The first models of the Century Series had been available for internal use for over a year before entering market. As a result, the compiler and the operating software systems had already been checked out. The Company itself was using 64 of the Century systems, prior to customer deliveries, for training of service and support personnel, further software checkout, and customer use at regional checkout centers.
A comprehensive educational service had been provided for all Century users, including their systems personnel, programmers and operators. NCR also established regional center facilities for checkout customer programs and for providing other ongoing assistance.
A 300,000-square-foot manufacturing plant was built at San Diego, California, to augment NCR's electronics production facilities at Hawthorne, California and Dayton, Ohio. Manufacturing of the Century family was also carried out at NCR factories in Dundee, Scotland, and Augsburg, Germany.

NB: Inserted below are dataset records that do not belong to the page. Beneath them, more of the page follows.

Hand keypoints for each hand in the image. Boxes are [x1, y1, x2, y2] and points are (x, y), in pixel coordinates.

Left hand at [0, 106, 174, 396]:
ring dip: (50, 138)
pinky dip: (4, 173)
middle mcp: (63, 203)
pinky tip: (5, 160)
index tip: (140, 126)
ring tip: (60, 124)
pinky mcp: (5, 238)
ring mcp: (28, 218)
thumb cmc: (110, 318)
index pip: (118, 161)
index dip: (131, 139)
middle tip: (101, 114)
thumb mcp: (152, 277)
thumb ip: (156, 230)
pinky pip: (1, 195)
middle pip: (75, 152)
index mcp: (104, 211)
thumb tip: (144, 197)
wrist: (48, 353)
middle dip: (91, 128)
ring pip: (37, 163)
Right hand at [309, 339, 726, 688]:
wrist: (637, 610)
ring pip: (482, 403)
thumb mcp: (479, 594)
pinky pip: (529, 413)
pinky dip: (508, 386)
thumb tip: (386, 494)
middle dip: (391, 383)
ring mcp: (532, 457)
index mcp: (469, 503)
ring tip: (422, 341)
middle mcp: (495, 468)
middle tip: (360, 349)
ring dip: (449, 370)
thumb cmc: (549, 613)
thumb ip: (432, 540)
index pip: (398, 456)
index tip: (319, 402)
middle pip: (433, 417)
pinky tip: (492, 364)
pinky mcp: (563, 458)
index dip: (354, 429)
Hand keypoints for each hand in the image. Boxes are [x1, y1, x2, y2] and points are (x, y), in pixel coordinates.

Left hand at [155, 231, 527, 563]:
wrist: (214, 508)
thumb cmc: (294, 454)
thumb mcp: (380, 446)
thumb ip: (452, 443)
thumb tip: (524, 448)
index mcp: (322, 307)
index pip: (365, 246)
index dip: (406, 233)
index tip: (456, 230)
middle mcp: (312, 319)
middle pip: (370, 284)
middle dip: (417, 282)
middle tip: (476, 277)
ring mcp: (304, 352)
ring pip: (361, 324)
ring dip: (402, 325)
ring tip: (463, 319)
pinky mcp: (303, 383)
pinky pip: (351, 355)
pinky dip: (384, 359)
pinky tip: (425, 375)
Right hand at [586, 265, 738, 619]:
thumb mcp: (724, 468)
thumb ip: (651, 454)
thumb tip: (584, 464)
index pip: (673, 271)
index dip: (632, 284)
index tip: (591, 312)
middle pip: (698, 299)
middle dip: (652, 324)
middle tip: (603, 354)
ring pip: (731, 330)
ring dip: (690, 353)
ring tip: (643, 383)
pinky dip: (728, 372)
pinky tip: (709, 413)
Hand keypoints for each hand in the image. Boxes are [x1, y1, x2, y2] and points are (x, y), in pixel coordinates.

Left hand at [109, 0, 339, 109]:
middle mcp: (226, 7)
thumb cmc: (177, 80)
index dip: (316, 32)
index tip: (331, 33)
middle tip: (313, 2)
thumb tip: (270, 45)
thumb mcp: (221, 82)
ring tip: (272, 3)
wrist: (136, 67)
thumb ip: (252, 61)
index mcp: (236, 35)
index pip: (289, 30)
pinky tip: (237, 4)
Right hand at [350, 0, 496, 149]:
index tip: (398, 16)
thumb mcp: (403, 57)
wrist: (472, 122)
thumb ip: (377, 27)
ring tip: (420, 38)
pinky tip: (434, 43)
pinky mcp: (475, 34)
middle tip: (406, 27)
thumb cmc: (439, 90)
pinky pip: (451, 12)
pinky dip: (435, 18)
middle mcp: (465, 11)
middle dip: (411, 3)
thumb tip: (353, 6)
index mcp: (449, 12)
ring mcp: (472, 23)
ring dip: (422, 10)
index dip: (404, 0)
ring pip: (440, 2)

The versatile Century computers were based on significant design advances in ultra-high-speed thin-film memories, monolithic integrated circuitry, disc memory innovations, and automated production techniques. These features provided users with greater performance than ever before available in computer systems in their price range.
The Century Series was a full family of compatible systems designed to meet the data processing needs of a wide range of users. This includes the first-time computer users as well as the highly advanced users, employing real-time and multiprogramming concepts. The systems' capabilities cover all types of business data processing and also special scientific applications. This was by far the largest product development effort ever undertaken in NCR's history.
Initially, NCR released two lines of the new computer family - the Century 100 and the larger Century 200. This computer family also included powerful multiprocessing and time-sharing models scheduled for future release. These put NCR in the sector of the computer market it was not active before. All models in the entire Century Series had on-line, real-time capabilities. A full line of peripheral equipment including disc units, card readers, printers, magnetic tape handlers, and a high-capacity CRAM (Card Random Access Memory) was also introduced by the Company.